More important than any single discovery, students learn that real science isn’t found in textbooks but in hands-on work, says Thomas Olsen, associate professor of physics and current supervisor of the binary star project: “You get up here at night, point the telescope, take pictures, and do your own analysis.”
Christina Thompson, the Milwaukie High School teacher who participated in the project last summer, said the experience also enriched her teaching by keeping her up-to-date with science technology and research.

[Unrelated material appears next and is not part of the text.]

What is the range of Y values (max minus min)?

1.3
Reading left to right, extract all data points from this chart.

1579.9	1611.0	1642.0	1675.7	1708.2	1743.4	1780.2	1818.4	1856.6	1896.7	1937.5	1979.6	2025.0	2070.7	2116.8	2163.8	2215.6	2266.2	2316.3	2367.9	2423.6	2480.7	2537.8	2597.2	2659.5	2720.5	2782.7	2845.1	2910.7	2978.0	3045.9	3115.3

In 2001, the Sherman Fairchild Foundation awarded the College a $498,300 grant to enrich science education. About $105,000 paid for the new telescope and astronomical equipment, including an electronic camera and a spectrograph. The College funded observatory upgrades.
With the Fairchild Telescope, the binary star project will grow to explore fainter star pairs, allowing student researchers to compare their findings to data taken at the College over previous decades. In addition, students enrolled in Deep Space Astronomy and Advanced Physics Lab will incorporate the telescope into their work. The powerful instrument makes entirely new research projects possible—measuring the rotation of asteroids, tracking the size of the polar ice caps on Mars, maybe even seeking out new supernovae in distant galaxies.
Yet the telescope’s greatest impact could be on nonscience students—the humanities and social science majors in Physics 105, Astronomy. The professors who teach the course make a point of not making it a “Moons-for-Goons” elective. They cover topics ranging from things students can see, like the moon’s phases, to the theoretical underpinnings of cosmology, heady stuff about the origins of the universe.
“A lot of these students don’t have many preconceived notions,” Tufte says. “Sometimes the simplest ideas, like the fact that galaxies are moving away from one another or that stars are really suns, are new.”
To enthusiastic teachers like Tufte and his colleagues, such open-minded students present an opportunity. By using the Fairchild Telescope, nonscience students will not only learn astronomy, but will also get a taste of the painstaking yet rewarding work of observation and analysis that are at the heart of the scientific enterprise. They will get to do mini projects, like analyzing the spectra of stars to determine their composition and temperature. Starting next summer, the college also will host public stargazing nights.
Sadly, Karle himself did not get a chance to see the new telescope. He died in January 2003. But he knew that Lewis & Clark would one day expand its astronomy program. Back in the 1970s when he supervised the building of the observatory that bears his name, he made the dome large enough to accommodate a bigger telescope than what was currently in use. “He was thinking beyond the time he was going to be around,” Olsen says. “He was dreaming of this day.”
Romel Hernandez is a freelance writer in Portland.